Zero-copy integration capabilities soon will be among the primary types of fuel companies use to scale and remain competitive. Those who adopt the approach suddenly boast a market differentiator. Those who ignore the problem simply will be left behind, likely ceasing to operate.

But buy-in must occur at the executive-team level. Chief information officers understand zero-copy integration is the future. But they need their C-suite colleagues to share that vision.

Without an organization’s top leaders recognizing the need for this type of shift and supplying the resources to enable change, a smooth transition to new and improved systems will be impossible.

Bringing the Future into the Now

The financial costs of transforming to zero-copy integration Data Management systems likely still will deter many companies from taking the leap. Organizations are aware of the competitive advantage zero-copy integration offers, but if the cost exceeds the budget, the pace of change will be slow.

Innovators similar to those who were early adopters of the internet will be the drivers behind making zero-copy integration a reality.

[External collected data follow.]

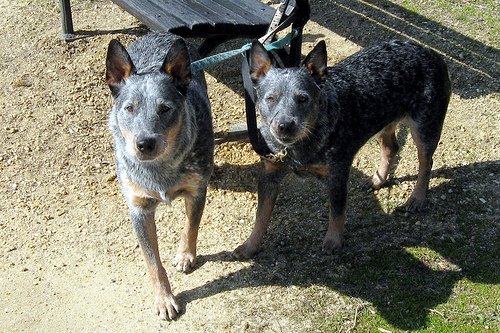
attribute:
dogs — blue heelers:
[99, 42, 471, 329]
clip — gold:
[265, 144, 284, 163]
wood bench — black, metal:
[107, 0, 289, 37]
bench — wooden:
[47, 1, 326, 168]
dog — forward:
[103, 20, 227, 316]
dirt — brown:
[2, 2, 484, 330]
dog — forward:
[246, 32, 443, 252]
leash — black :
[240, 0, 309, 164]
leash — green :
[180, 32, 302, 63]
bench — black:
[57, 0, 309, 82]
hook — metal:
[262, 147, 290, 162]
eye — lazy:
[242, 81, 347, 127]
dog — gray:
[98, 25, 224, 330]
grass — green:
[391, 276, 453, 323]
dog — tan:
[129, 187, 149, 210]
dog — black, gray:
[103, 33, 211, 320]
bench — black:
[53, 0, 334, 46]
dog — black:
[229, 38, 453, 266]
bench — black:
[52, 0, 312, 142]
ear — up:
[245, 37, 279, 91]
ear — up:
[301, 37, 332, 85]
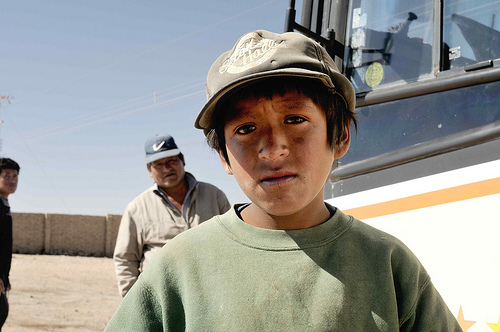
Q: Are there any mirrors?
A: Yes, there is a mirror.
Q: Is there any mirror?
A: Yes, there is a mirror.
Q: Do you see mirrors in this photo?
A: Yes, there is a mirror.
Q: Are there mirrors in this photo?
A: Yes, there is a mirror.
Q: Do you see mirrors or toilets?
A: Yes, there is a mirror.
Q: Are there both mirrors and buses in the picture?
A: Yes, there are both a mirror and a bus.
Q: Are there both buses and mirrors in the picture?
A: Yes, there are both a mirror and a bus.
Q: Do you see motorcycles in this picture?
A: No, there are no motorcycles.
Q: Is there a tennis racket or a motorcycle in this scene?
A: No, there are no motorcycles or rackets.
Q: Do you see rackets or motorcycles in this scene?
A: No, there are no motorcycles or rackets.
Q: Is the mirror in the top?
A: Yes, the mirror is in the top of the image.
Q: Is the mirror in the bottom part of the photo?
A: No, the mirror is in the top of the image.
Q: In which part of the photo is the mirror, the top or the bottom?
A: The mirror is in the top of the image.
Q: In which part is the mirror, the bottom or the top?
A: The mirror is in the top of the image.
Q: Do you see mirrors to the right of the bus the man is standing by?
A: No, the mirror is to the left of the bus.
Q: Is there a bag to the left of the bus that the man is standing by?
A: No, there is a mirror to the left of the bus.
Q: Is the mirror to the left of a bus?
A: Yes, the mirror is to the left of a bus.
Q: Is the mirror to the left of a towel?
A: No, the mirror is to the left of a bus.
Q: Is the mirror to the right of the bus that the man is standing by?
A: No, the mirror is to the left of the bus.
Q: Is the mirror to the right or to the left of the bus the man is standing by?
A: The mirror is to the left of the bus.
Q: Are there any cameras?
A: Yes, there is a camera.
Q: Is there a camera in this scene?
A: Yes, there is a camera.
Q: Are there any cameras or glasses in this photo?
A: Yes, there is a camera.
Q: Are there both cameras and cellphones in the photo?
A: No, there is a camera but no cell phones.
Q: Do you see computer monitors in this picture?
A: No, there are no computer monitors.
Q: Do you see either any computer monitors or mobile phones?
A: No, there are no computer monitors or mobile phones.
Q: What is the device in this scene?
A: The device is a camera.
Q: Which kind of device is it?
A: The device is a camera.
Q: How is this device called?
A: This is a camera.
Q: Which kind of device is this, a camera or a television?
A: This is a camera.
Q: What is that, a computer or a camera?
A: That is a camera.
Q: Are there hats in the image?
A: Yes, there is a hat.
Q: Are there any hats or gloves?
A: Yes, there is a hat.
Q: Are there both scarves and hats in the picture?
A: No, there is a hat but no scarves.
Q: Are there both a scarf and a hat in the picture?
A: No, there is a hat but no scarves.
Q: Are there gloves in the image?
A: No, there are no gloves.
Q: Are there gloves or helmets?
A: No, there are no gloves or helmets.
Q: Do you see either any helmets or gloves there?
A: No, there are no gloves or helmets.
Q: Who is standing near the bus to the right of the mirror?
A: The man is standing near the bus.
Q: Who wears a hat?
A: The man wears a hat.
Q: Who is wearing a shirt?
A: The man is wearing a shirt.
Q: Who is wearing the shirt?
A: The man is wearing a shirt.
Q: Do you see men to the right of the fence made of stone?
A: Yes, there is a man to the right of the fence.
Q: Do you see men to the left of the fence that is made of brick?
A: No, the man is to the right of the fence.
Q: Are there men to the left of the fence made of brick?
A: No, the man is to the right of the fence.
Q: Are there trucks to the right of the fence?
A: No, there is a man to the right of the fence.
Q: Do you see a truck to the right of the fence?
A: No, there is a man to the right of the fence.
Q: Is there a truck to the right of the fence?
A: No, there is a man to the right of the fence.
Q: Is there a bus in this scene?
A: Yes, there is a bus.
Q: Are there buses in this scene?
A: Yes, there is a bus.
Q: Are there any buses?
A: Yes, there is a bus.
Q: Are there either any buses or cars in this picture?
A: Yes, there is a bus.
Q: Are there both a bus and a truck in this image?
A: No, there is a bus but no trucks.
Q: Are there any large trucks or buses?
A: Yes, there is a large bus.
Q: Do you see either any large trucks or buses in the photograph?
A: Yes, there is a large bus.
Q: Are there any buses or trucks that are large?
A: Yes, the bus is large.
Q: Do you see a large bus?
A: Yes, there is a large bus.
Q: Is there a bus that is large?
A: Yes, there is a bus that is large.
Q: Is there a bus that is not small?
A: Yes, there is a large bus.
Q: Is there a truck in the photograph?
A: No, there are no trucks.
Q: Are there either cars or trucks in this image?
A: No, there are no trucks or cars.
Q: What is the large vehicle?
A: The vehicle is a bus.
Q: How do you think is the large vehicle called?
A: The vehicle is a bus.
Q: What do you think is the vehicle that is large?
A: The vehicle is a bus.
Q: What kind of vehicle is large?
A: The vehicle is a bus.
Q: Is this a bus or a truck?
A: This is a bus.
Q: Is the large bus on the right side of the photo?
A: Yes, the bus is on the right of the image.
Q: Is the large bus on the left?
A: No, the bus is on the right of the image.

These are people with extremely strong motivations to share data and collaborate to bring about huge innovation leaps. 

Similarly, academic researchers – including those working with cancer data and other life-changing projects – would fall into this group as well alongside leaders in the big data movement. 

But similar to initial hesitation with the internet that followed with more widespread acceptance, time will tell how zero-copy integration and data-centric architectures will become a critical part of companies’ plans as they look to maintain a competitive edge. 

Financial technology companies already are using semantic graph technologies to implement zero-copy integration, and international supply chain companies have recognized the incentives for optimizing their operations by becoming data-centric.

Once the benefits gained by the early adopters of this strategy become obvious, zero-copy integration will shake up how business is done – just like big data did only a few short years ago.